Star Wars épisode 8 divise et il ne peut que diviser tant il est audacieux, surprenant, différent des autres. Rian Johnson, le réalisateur et scénariste fait entrer la saga dans une sorte de crise d'adolescence. Ça part dans tout les sens, c'est incontrôlé, c'est en expansion comme l'univers ce qui fait qu'on s'y perd un peu des fois. Mais ce film délivre des moments qui sont justes trop bons et trop mémorables pour qu'il soit possible de détester ce film.
Cette saga doit beaucoup à l'antiquité, avec notamment des référencées explicite lorsqu'on parle de la chute de la république et la naissance de l'empire. Là où La revanche des siths convoquait Sophocle et la tragédie grecque, cet épisode 8 puise dans les dialogues platoniciens avec un Luke Skywalker campant le rôle de Socrate en ne cessant jamais de réfuter ses interlocuteurs. Luke parlant également de l'hubris des Jedi.
La différence entre le monde sensible et ce qui n'est pas intelligible, entre ce que l'on voit et ce qu'on devine, entre les dogmes et la triste réalité. Luke ne cesse ici de vouloir éveiller les consciences et faire cesser l'aveuglement sur ce qu'on croit acquis, ou ce qu'on croit être juste ou bien. Ses disciples interprètent son message de différentes manières. L'un ne voulant plus le suivre du tout et faire table rase, l'autre en l'adaptant à sa situation. Mais Luke lui même doute et prend conscience de ne pas détenir la vérité, son parcours dans cet épisode est fascinant.
Cet aspect ne fait alors que renforcer la mythologie autour de la Force. Il s'agit même de l'épisode où cette fameuse Force est la plus fascinante et presque un personnage à part entière. On en découvre de nouvelles facettes étourdissantes qui ne font que bousculer nos certitudes. Les illusions, les démonstrations, l'habileté démontrent que la puissance ne réside pas forcément dans sa capacité de destruction mais surtout dans la malice et l'intelligence.

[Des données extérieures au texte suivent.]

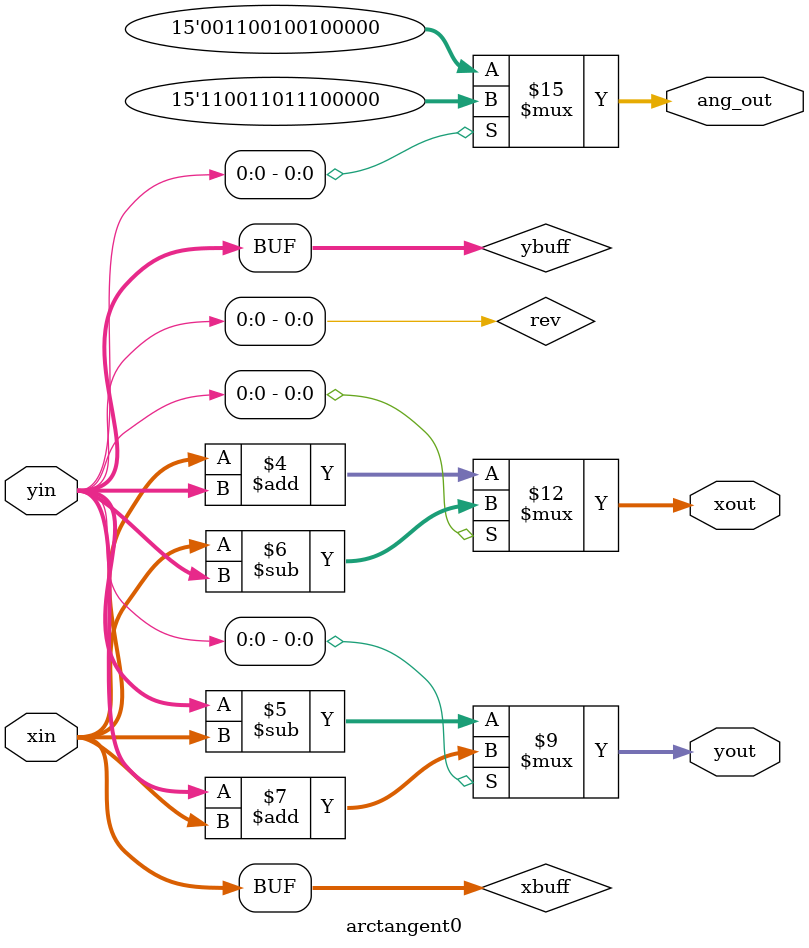
<source format=v>
`timescale 1ns / 1ps
module arctangent0( xin, yin , xout, yout, ang_out);
//input clk;
input signed [0:14] xin, yin;
output reg signed [0:14] xout, yout;
output reg signed [0:14] ang_out;

wire rev;
assign rev = yin[0];
reg signed [0:14] xbuff, ybuff;

always @(xin or yin)
begin
xbuff = xin;
ybuff = yin;
end
//assign xout = xin + ybuff;
//assign yout = yin - xbuff;

always @(xin or yin)
begin
    if(rev == 1'b0)
        begin
        ang_out = 15'd6432;
        xout = xin + ybuff;
        yout = yin - xbuff;
        end
    else
        begin
        ang_out = -15'd6432;
        xout = xin - ybuff;
        yout = yin + xbuff;
        end
    
end

endmodule

</source>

Mais tous ces bons ingrédients ne masquent pas le relatif vide du scénario qui tient sur peu de choses, avec des intrigues qui semblent parfois être inutiles même si avec du recul, on comprend qu'elles sont là pour battre en brèche les habitudes et montrer que le résultat d'une mission n'est pas toujours le même dans cette épopée. L'évolution de certains personnages n'est pas assez soignée comme celui de Finn, de nouveaux personnages peinent à exister et les enjeux ne semblent pas assez importants.
Mais quelle belle mise en scène avec un esthétisme très soigné dans certaines scènes. Quelles performances des acteurs, notamment Adam Driver et Daisy Ridley. Sans oublier l'immense Mark Hamill et la regrettée Carrie Fisher qui livre ici une dernière performance qui fait tristement echo à son destin tragique.
Et ce film ne fait qu'user de malice et d'intelligence pour mieux nous perdre, pour mieux nous surprendre. Ce 8ème opus rabat toutes les cartes et s'amuse à se jouer des codes, usages et traditions. Ça ne va pas ce passer comme on l'imagine. Cette phrase prononcée ne cesse de se vérifier tout au long du film. Enfin de la nouveauté, enfin de l'audace, enfin du renouvellement. On sort du carcan des des figures imposées pour déstabiliser le spectateur mais en même temps d'autant plus l'impressionner tant les choses sont inattendues.
Le but de Star Wars n'est pas d'échafauder des théories sur l'origine des personnages, de spéculer pendant des heures, de fantasmer. Non, le but est de divertir et de délivrer un message. Ici, c'est que l'échec permet d'avancer et qu'il ne faut pas trop ressasser le passé pour envisager sereinement l'avenir. C'est un sacré bon message, pour un film qui ne peut pas laisser indifférent et par conséquent qui ne peut pas être totalement mauvais.